В свою очередь, войны между автохтонными и автоталассическими народами выступают фрагментами перманентного противостояния несхожих миров (континуумов) Суши и Моря, которые пытаются уничтожить друг друга.

Как автохтонные государства, так и автоталассические за столетия непрекращающегося противостояния выработали свой определенный метод (стиль) борьбы. Конфликт Суши и Моря — это противоборство двух глобальных, непохожих стратегий, обеспечивающих своим носителям победу и дальнейшее господство. Для «сухопутных народов» этой стратегией является совокупность определенных принципов, формирующих алгоритм теллурократии, а для морских — талассократии.

Теллурократия («сухопутное могущество») основана на фиксированности пространства и устойчивости его качественных ориентации и характеристик. А. Дугин таким образом характеризует теллурократию: «На цивилизационном уровне это воплощается в оседлости, в консерватизме, в строгих юридических нормативах, которым подчиняются крупные объединения людей — рода, племена, народы, государства, империи. Твердость Суши культурно воплощается в твердости этики и устойчивости социальных традиций. Сухопутным (особенно оседлым) народам чужды индивидуализм, дух предпринимательства. Им свойственны коллективизм и иерархичность» [2, с. 16].

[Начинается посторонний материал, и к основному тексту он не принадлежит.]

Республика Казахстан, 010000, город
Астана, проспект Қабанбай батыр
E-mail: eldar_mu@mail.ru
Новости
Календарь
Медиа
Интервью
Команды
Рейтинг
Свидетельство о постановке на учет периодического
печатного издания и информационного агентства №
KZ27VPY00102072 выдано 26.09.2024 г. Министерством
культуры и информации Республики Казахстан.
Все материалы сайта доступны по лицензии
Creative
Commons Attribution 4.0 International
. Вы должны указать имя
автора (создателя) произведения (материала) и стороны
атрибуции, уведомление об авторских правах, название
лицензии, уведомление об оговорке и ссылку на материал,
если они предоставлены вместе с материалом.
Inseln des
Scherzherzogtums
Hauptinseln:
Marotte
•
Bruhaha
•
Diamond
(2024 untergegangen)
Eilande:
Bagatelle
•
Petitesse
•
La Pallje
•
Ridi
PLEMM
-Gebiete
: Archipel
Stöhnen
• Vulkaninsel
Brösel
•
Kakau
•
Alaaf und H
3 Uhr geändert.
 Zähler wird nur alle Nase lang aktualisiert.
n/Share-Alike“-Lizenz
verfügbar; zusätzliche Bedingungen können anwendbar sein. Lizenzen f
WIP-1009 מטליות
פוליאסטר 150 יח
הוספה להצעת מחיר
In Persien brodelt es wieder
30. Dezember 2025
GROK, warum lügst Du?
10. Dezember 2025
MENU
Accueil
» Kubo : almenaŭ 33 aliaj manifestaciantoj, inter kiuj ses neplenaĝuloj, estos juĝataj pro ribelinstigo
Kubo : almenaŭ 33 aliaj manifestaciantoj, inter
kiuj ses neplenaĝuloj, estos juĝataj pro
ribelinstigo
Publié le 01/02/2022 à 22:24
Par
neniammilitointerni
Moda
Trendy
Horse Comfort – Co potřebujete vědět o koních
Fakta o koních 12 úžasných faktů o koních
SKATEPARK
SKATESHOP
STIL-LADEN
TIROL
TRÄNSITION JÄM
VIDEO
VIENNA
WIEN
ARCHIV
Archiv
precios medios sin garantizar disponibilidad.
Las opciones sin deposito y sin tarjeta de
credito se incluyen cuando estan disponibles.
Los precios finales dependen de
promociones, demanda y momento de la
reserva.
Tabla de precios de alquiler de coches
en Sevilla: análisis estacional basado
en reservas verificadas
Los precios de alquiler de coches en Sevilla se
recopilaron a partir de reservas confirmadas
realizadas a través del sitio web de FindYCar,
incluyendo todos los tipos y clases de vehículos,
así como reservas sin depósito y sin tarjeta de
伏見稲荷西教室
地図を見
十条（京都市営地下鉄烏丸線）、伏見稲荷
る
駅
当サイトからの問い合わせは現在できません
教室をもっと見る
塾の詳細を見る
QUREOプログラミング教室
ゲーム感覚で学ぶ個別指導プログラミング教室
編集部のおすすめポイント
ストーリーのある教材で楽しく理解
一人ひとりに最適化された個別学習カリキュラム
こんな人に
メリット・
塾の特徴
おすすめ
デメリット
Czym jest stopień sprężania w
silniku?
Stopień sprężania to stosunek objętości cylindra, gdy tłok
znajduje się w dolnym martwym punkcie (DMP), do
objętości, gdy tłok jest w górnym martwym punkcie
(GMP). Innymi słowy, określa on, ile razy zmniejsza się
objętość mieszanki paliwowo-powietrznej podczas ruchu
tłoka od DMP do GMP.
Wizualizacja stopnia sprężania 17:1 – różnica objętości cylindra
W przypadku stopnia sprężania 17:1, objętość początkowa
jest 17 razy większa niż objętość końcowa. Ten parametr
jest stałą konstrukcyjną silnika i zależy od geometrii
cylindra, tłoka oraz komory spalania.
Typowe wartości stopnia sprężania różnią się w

Талассократия («морское могущество») основывается на противоположных факторах. «Этот тип динамичен, подвижен, склонен к техническому развитию. Его приоритеты — кочевничество (особенно мореплавание), торговля, дух индивидуального предпринимательства. Индивидуум как наиболее подвижная часть коллектива возводится в высшую ценность, при этом этические и юридические нормы размываются, становятся относительными и подвижными» [2, с. 16].